Deux livres empruntés à la bibliothèque, deux mondes, celui de la vie automatique chez Christian Oster, celui de la survie et de l’exil chez Eric Bulliard. Et cette idée commune : partir, changer de vie. Le narrateur de La vie automatique met le feu à sa maison, rencontre une vieille actrice, emménage chez elle, suit le fils de cette actrice jusqu’au Japon, sans qu’on sache pourquoi il fait tout cela. Les protagonistes de L’adieu à Saint-Kilda vivent loin de tout, dans une île sans arbre, survivent en capturant des oiseaux, puis le monde arrive à eux, les décime en leur refilant ses maladies, les christianise, et les pousse à s’en aller, parce que leur vie ce n’est pas une vie, et les voilà à rêver d’Australie, de Californie (l’appel de l’or, obsession chez les auteurs suisses, depuis Cendrars) (j’y ai moi aussi cédé). Le hasard d’un côté, la nécessité de l’autre.

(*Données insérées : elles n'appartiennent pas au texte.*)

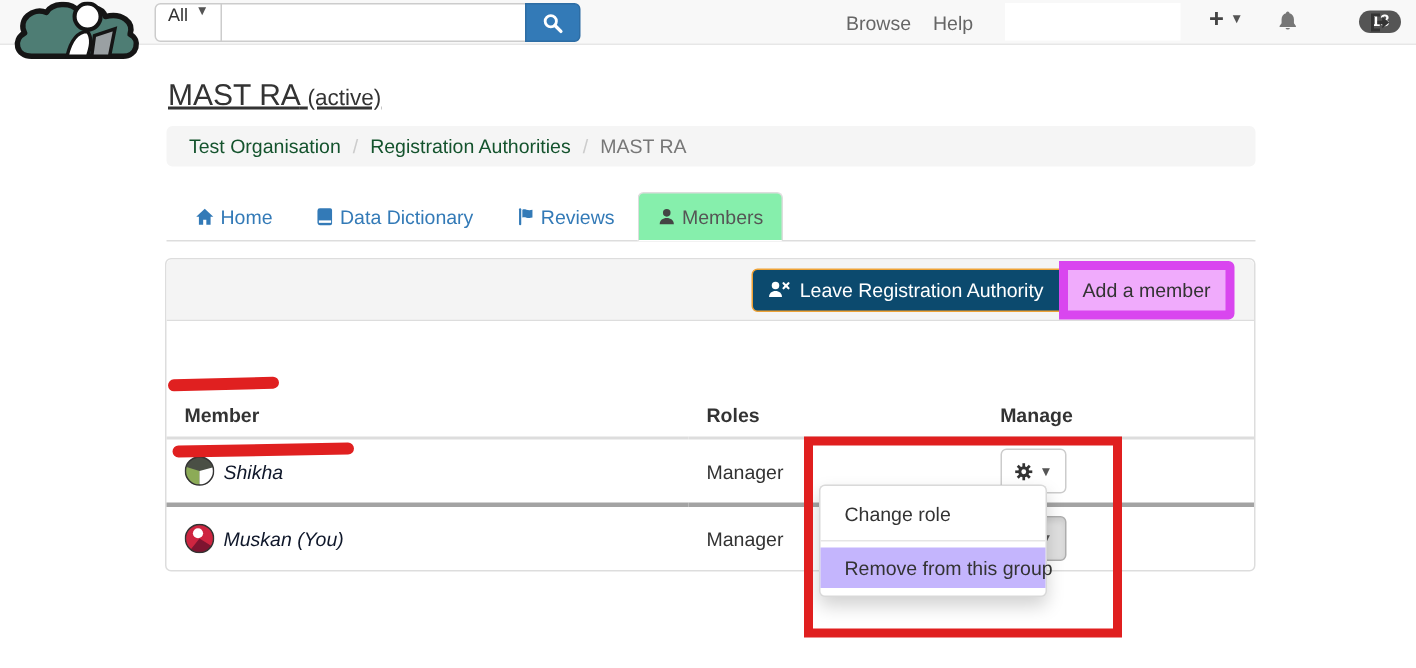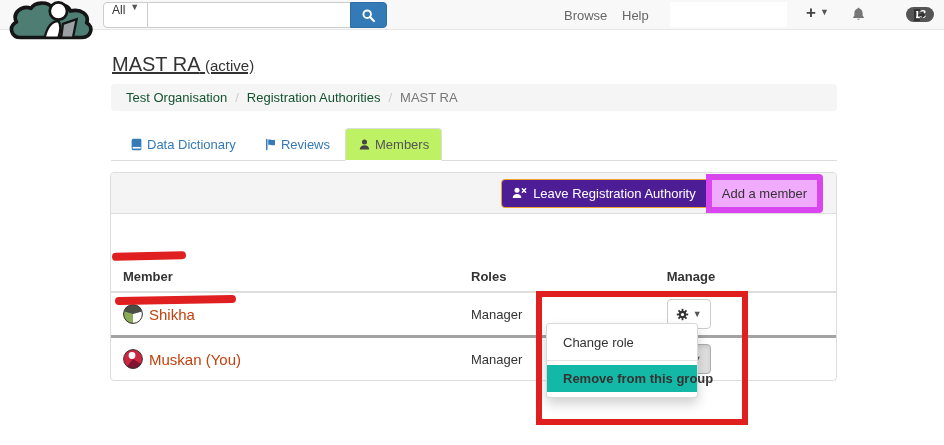--- a/index.html
+++ b/index.html
@@ -63,64 +63,64 @@
     position: absolute; left: 111px; top: 129px; width: 726px; height: 32px;
     border-bottom: 1px solid #ddd; display: flex; align-items: flex-end; padding-left: 6px;
   }
   .tab {
     display: flex; align-items: center; gap: 4px;
     padding: 8px 12px; font-size: 13px; color: #337ab7;
     border: 1px solid transparent; border-radius: 4px 4px 0 0;
     margin-bottom: -1px; margin-right: 2px; cursor: pointer; text-decoration: none;
   }
   .tab.active {
-    background: #bef264; color: #555; border-color: #ddd; border-bottom-color: #fff; cursor: default;
+    background: #86efac; color: #555; border-color: #ddd; border-bottom-color: #fff; cursor: default;
   }
 
   
   .panel {
     position: absolute; left: 110px; top: 172px; width: 727px;
     background: #fff; border: 1px solid #ddd; border-radius: 4px;
   }
   .panel-heading {
     background: #f4f4f4; border-bottom: 1px solid #ddd; border-radius: 4px 4px 0 0;
     height: 41px; display: flex; justify-content: flex-end; align-items: center; padding: 0 13px;
   }
   .btn { font-size: 13px; padding: 6px 10px; display: flex; align-items: center; gap: 6px; cursor: pointer; }
   .btn-warning {
-    background: #4c1d95; border: 1px solid #eea236; color: #fff; border-radius: 4px 0 0 4px;
+    background: #0c4a6e; border: 1px solid #eea236; color: #fff; border-radius: 4px 0 0 4px;
   }
   .btn-default {
     background: #f0abfc; border: 6px solid #d946ef; color: #333; border-radius: 0 4px 4px 0; margin-left: -1px;
   }
   table.members { width: 100%; border-collapse: collapse; font-size: 13px; margin-top: 48px; }
   table.members th {
     text-align: left; font-weight: bold; color: #333; padding: 7px 12px;
     border-bottom: 2px solid #ddd;
   }
   table.members td { padding: 6px 12px; border-top: 3px solid #a3a3a3; height: 42px; vertical-align: middle; }
   table.members tr:first-child td { border-top: none; }
   .col-member { width: 48%; }
   .col-roles { width: 27%; }
   .member-cell { display: flex; align-items: center; gap: 6px; }
-  .member-link { color: #c2410c; text-decoration: none; cursor: pointer; font-size: 15px; }
+  .member-link { color: #0f172a; text-decoration: none; cursor: pointer; font-size: 13px; font-style: italic; }
   .gear-btn {
     width: 44px; height: 30px; background: #fff; border: 1px solid #ccc; border-radius: 4px;
     display: flex; align-items: center; justify-content: center; gap: 4px; cursor: pointer;
   }
   .gear-btn.open { background: #e0e0e0; border-color: #adadad; box-shadow: inset 0 2px 4px rgba(0,0,0,.1); }
 
   
   .dropdown-menu {
     position: absolute; left: 546px; top: 323px; width: 152px; z-index: 30;
     background: #fff; border: 1px solid rgba(0,0,0,.15); border-radius: 4px;
     box-shadow: 0 6px 12px rgba(0,0,0,.18); padding: 5px 0; font-size: 13px;
   }
   .dropdown-item { padding: 6px 16px; color: #333; cursor: pointer; white-space: nowrap; }
-  .dropdown-item.danger { background: #14b8a6; font-weight: bold; }
+  .dropdown-item.danger { background: #c4b5fd; }
   .dropdown-divider { height: 1px; background: #e5e5e5; margin: 4px 0; }
 
   
   .red-rect {
     position: absolute; left: 536px; top: 291px; width: 212px; height: 134px;
     border: 6px solid #e01f1f; z-index: 40; pointer-events: none;
   }
   .scribble {
     position: absolute; height: 8px; background: #e02020; border-radius: 5px; z-index: 15; pointer-events: none;
   }
@@ -187,20 +187,26 @@
 
 <div class="breadcrumb">
   <a>Test Organisation</a>
   <span class="sep">/</span>
   <a>Registration Authorities</a>
   <span class="sep">/</span>
   <span class="current">MAST RA</span>
 </div>
 
 <div class="tabs">
+  <a class="tab">
+    <svg width="13" height="13" viewBox="0 0 16 16" fill="#337ab7">
+      <path d="M8 1.5 L15 8 H12.8 V14.5 H9.3 V10.5 H6.7 V14.5 H3.2 V8 H1 Z"></path>
+    </svg>
+    <span>Home</span>
+  </a>
   <a class="tab">
     <svg width="13" height="13" viewBox="0 0 16 16" fill="#337ab7">
       <path d="M4 1 H12.5 A1.5 1.5 0 0 1 14 2.5 V13.5 A1.5 1.5 0 0 1 12.5 15 H4 A2 2 0 0 1 2 13 V3 A2 2 0 0 1 4 1 Z"></path>
       <rect x="3.2" y="11" width="10" height="2" fill="#fff"></rect>
     </svg>
     <span>Data Dictionary</span>
   </a>
   <a class="tab">
     <svg width="13" height="13" viewBox="0 0 16 16" fill="#337ab7">
       <rect x="2.5" y="1" width="1.8" height="14" rx="0.9"></rect>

Ce sont celles et ceux de Saint-Kilda qui m’ont fasciné, pas celui qui erre un peu partout sans se sentir concerné par quoi que ce soit (à la manière des héros de Jean-Philippe Toussaint première manière, vie en salle de bain, alors qu’à Saint-Kilda, il n’y en a jamais eu, de salle de bain).

Ce que j’ai vu

Cette série, Les 100, je crois que je croche (malgré le côté ado), sans doute parce qu’il est question de la survie de l’humanité et qu’il faudra bien un de ces jours se la poser, cette question de la survie de l’humanité, et se poser aussi la question de l’échec, puisque tout semble échouer dans ce monde, cette question dont parle Claro dans son dernier livre (encore un livre qu’il faudrait lire, un de plus).

Ce que j’ai entendu

Tant de noms notés, tant d’inconnus que les algorithmes me proposent (toujours à partir de ces compositrices que je vais chercher en demandant à Clara), ces gospels à foison à partir d’un nom, Doris Akers, en lisant La vie automatique, étrange moment (qui aurait plu, je suppose, à Christian Oster), et ces podcasts où s’entremêlent divas italiennes et contes de fées, puis la mort de la reine Astrid, qui met fin brutalement aux rêves de l’enfance. Si même les reines s’aplatissent contre des poiriers…

Ce que j’ai fait

Écriture ? Phase de reprise, peut-être (une seule phrase dans Grottes mais avec l’idée de m’y remettre à l’aide de l’atelier de François Bon) (une chanson nouvelle, Les filles de la piscine, peut-être quelqu’un pour les harmoniser, ces chansons, il y en a combien, une dizaine ?) (des vidéos sur les livres lus, encore et toujours, une nouvelle musique d’ouverture pour le numéro 300, histoire de me renouveler un peu) (de la musique avant toute chose : près de trois heures de clarinette le même soir, avec un souci, c’est qu’il faudrait y passer plus de temps les autres jours, pas seulement pendant les cours et les partielles, mais on fait tant de choses, par exemple acheter La guitare pour les nuls et tourner en boucle mais pas assez longtemps trois accords et ne pas oublier le piano mais là aussi en dilettante, bref qui veut trop embrasser mal étreint).